Député de la 2ème circonscription de Haute-Corse - Conseiller à l'Assemblée de Corse


   

Une de mes récentes interventions à l'Assemblée a, je le sais, profondément déplu à certains de mes collègues parce que je confirmais ce que je dis et écris depuis au moins sept ans : les retraites des fonctionnaires n'ayant pas été prévues par les Etats, en général, et la France en particulier, il devient indispensable de ne pas remplacer un fonctionnaire sur deux s'en allant à la retraite.

Nous vivons, en effet, une période où les très nombreux fonctionnaires qui sont entrés dans la carrière il y a trente ou quarante ans partent à la retraite, tandis que précédemment le nombre de ces départs était chaque année beaucoup moins important.

Dans ces conditions, et compte tenu de la longévité de plus en plus importante de ceux qui partent à la retraite, les remplacer intégralement conduirait à un quasi doublement des dépenses de fonction publique.

Ainsi, le non-remplacement d'un fonctionnaire sur deux ne constitue-t-il pas une très grande économie mais permet au moins de ne pas augmenter considérablement les dépenses dans une situation budgétaire où le déficit structurel représente au moins 20% du budget.

Par ailleurs, on commence à se rendre compte que le problème n'est pas que français.

Ainsi, a-t-il été calculé que la retraite des fonctionnaires des Etats et des municipalités aux Etats-Unis représentait 3 000 milliards de dollars et qu'en Grande-Bretagne, la charge future des retraites du secteur public représentait 85% du PIB.

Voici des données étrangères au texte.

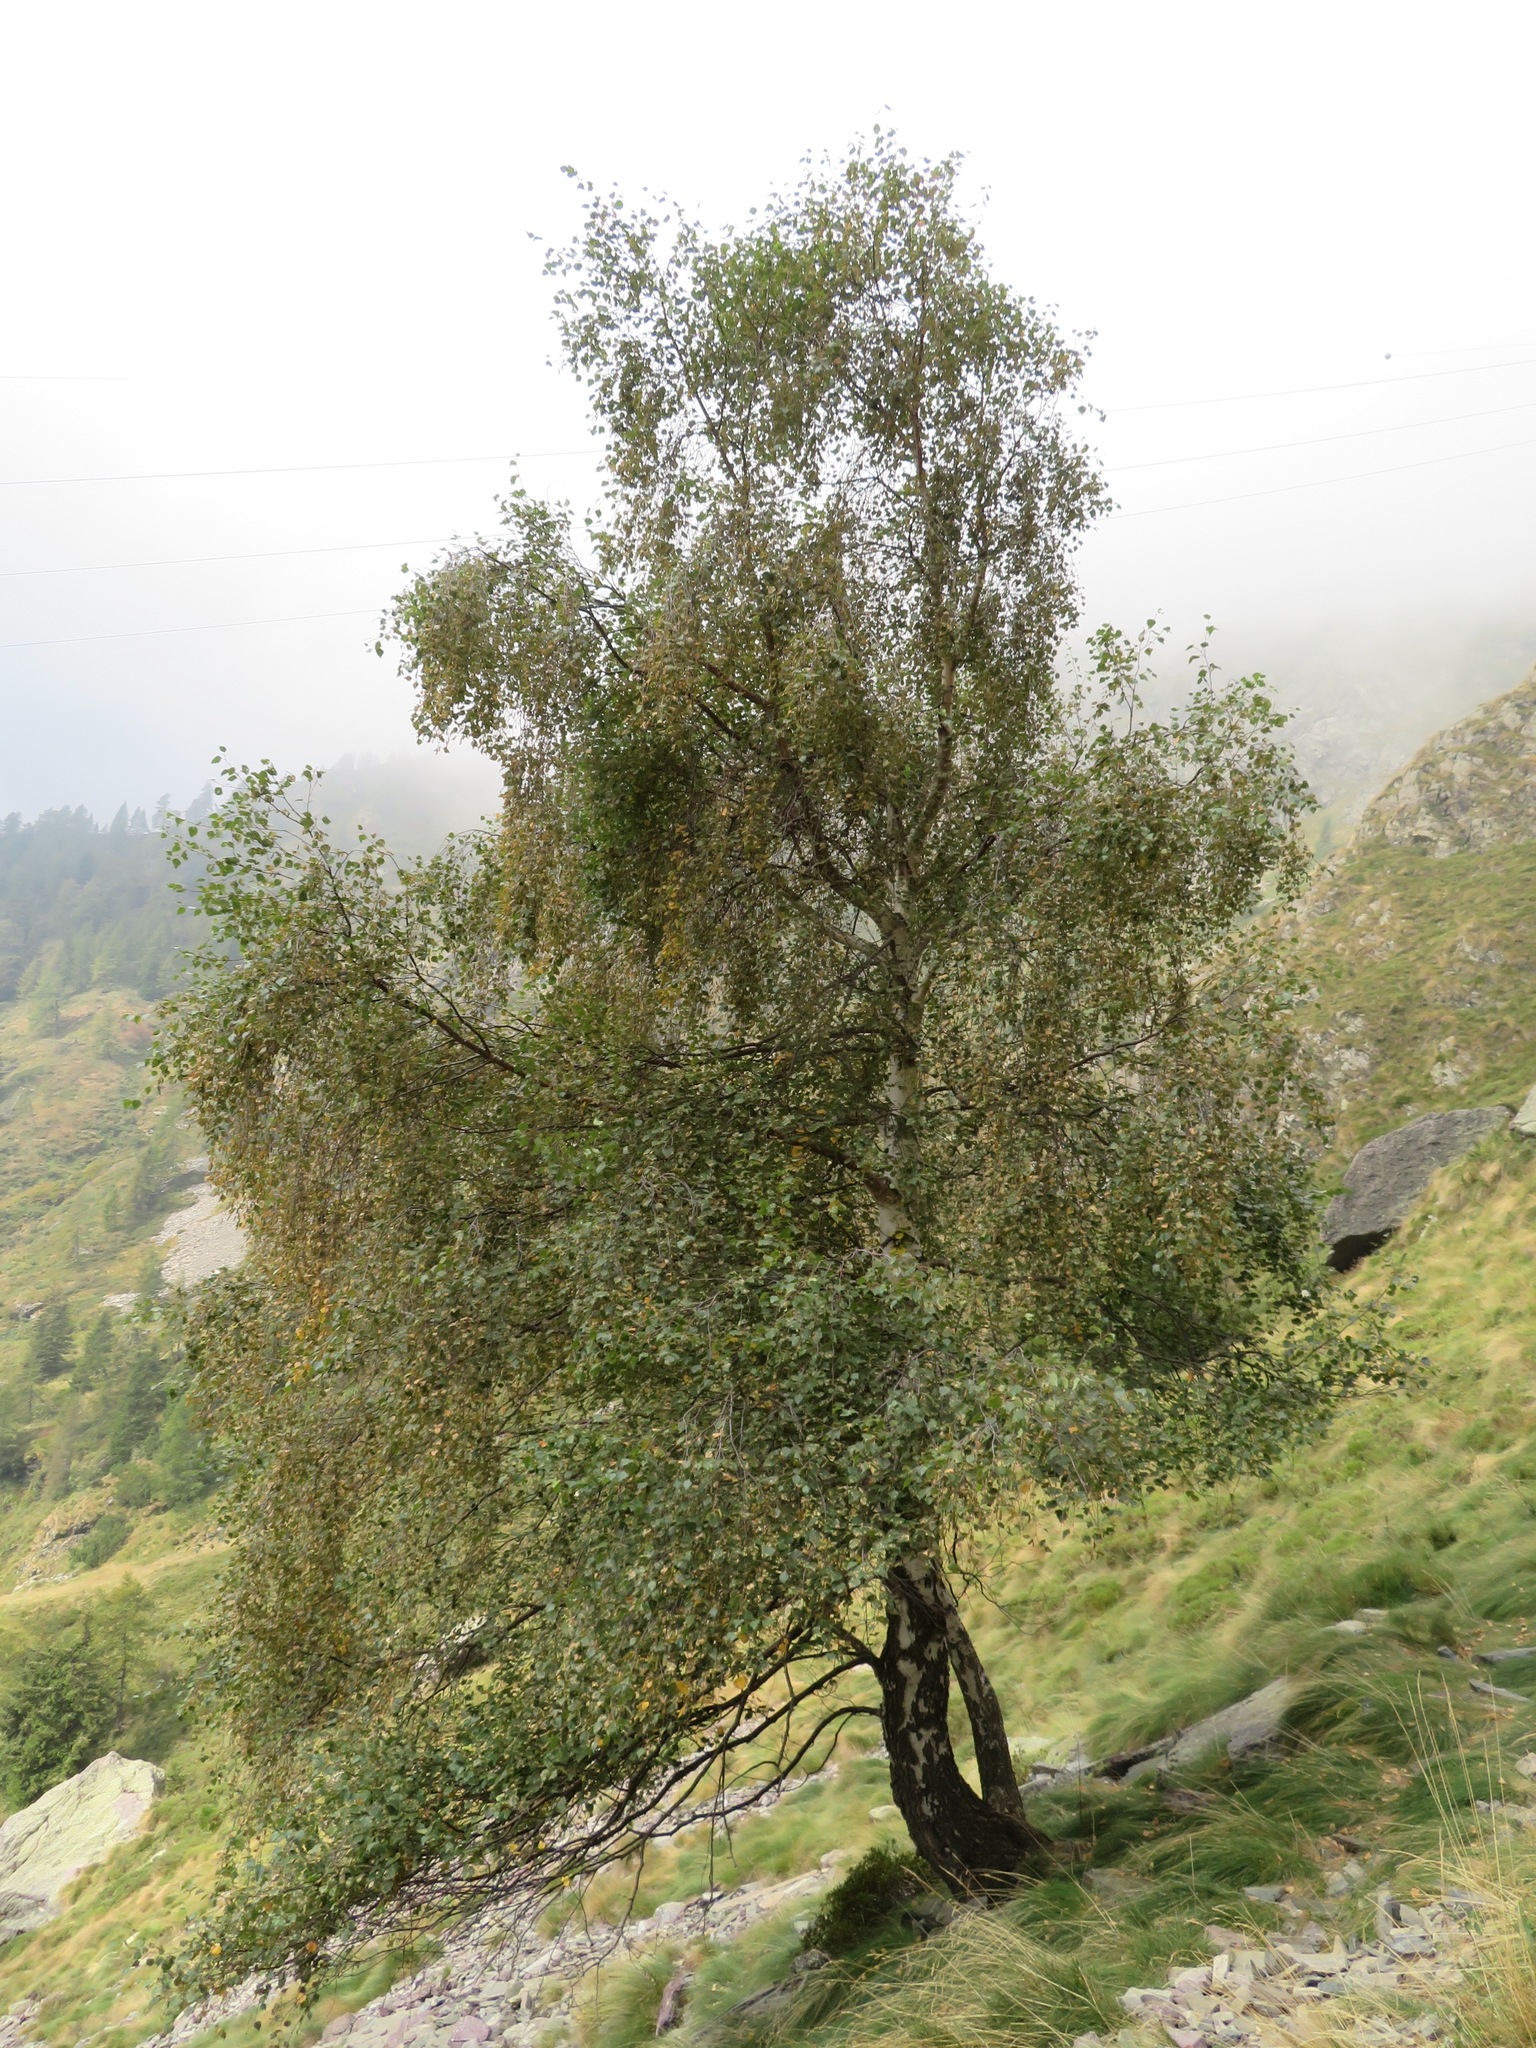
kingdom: Plantae
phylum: Tracheophyta
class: Magnoliopsida
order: Fagales
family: Betulaceae
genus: Betula
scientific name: Betula pendula
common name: Silver birch
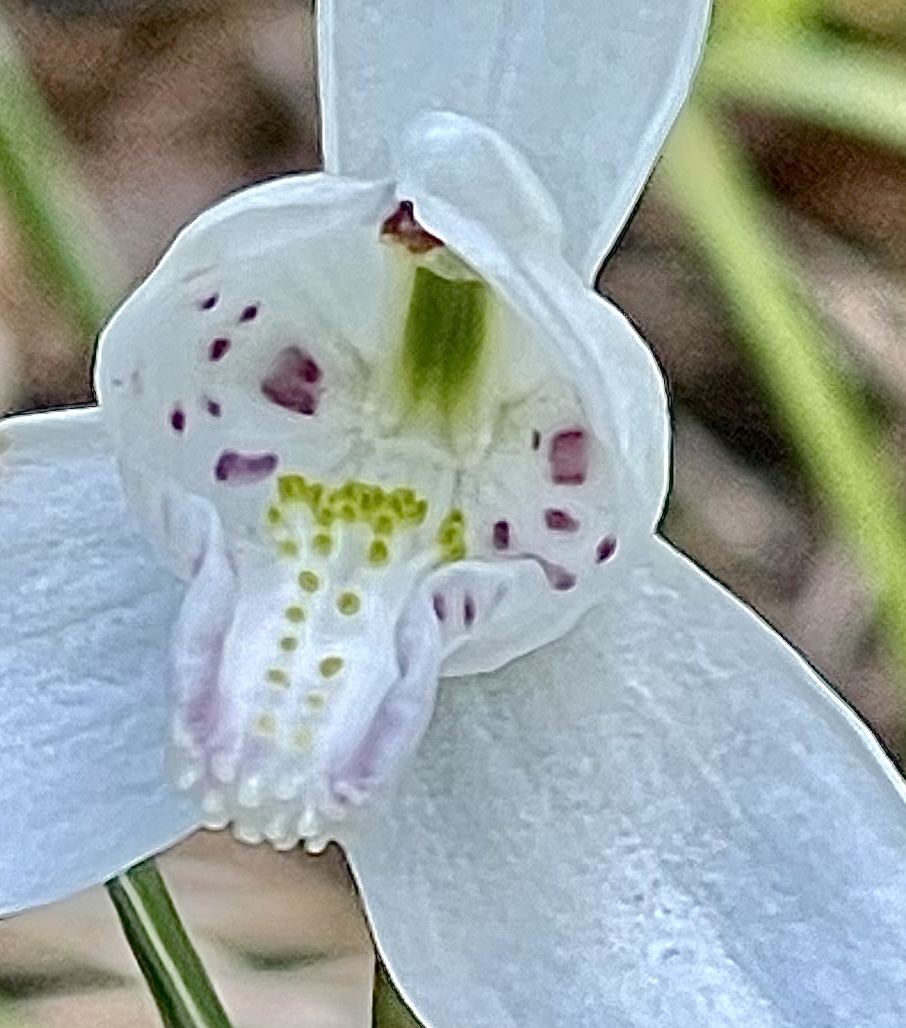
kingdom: Plantae
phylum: Tracheophyta
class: Liliopsida
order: Asparagales
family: Orchidaceae
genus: Codonorchis
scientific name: Codonorchis lessonii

Bien entendu, il est de bon ton de nier cette évidence au nom d'un principe selon lequel la comptabilité est bonne pour le secteur privé mais deviendrait pernicieuse pour l'argent des contribuables.

Je trouve assez curieux que le gouvernement ne parle pas de ce problème pour expliquer sa position sur le non remplacement des fonctionnaires partant à la retraite de telle sorte qu'il affecte de prendre une position idéologique alors même qu'il ne fait que sauvegarder l'équilibre de la République et de ses finances.

D'un point de vue général, le plus grave problème des Etats-unis, de l'Europe et du Japon réside dans le vieillissement de la population qui constitue une charge plus lourde qu'elle n'a jamais été dans nos économies, qui affecte aussi les comportements de consommation et qui, d'une certaine manière, c'est évident, réduit le dynamisme et la vitalité de nos nations.

A certains égards, la plus grande fracture de ce monde est peut-être celle des générations.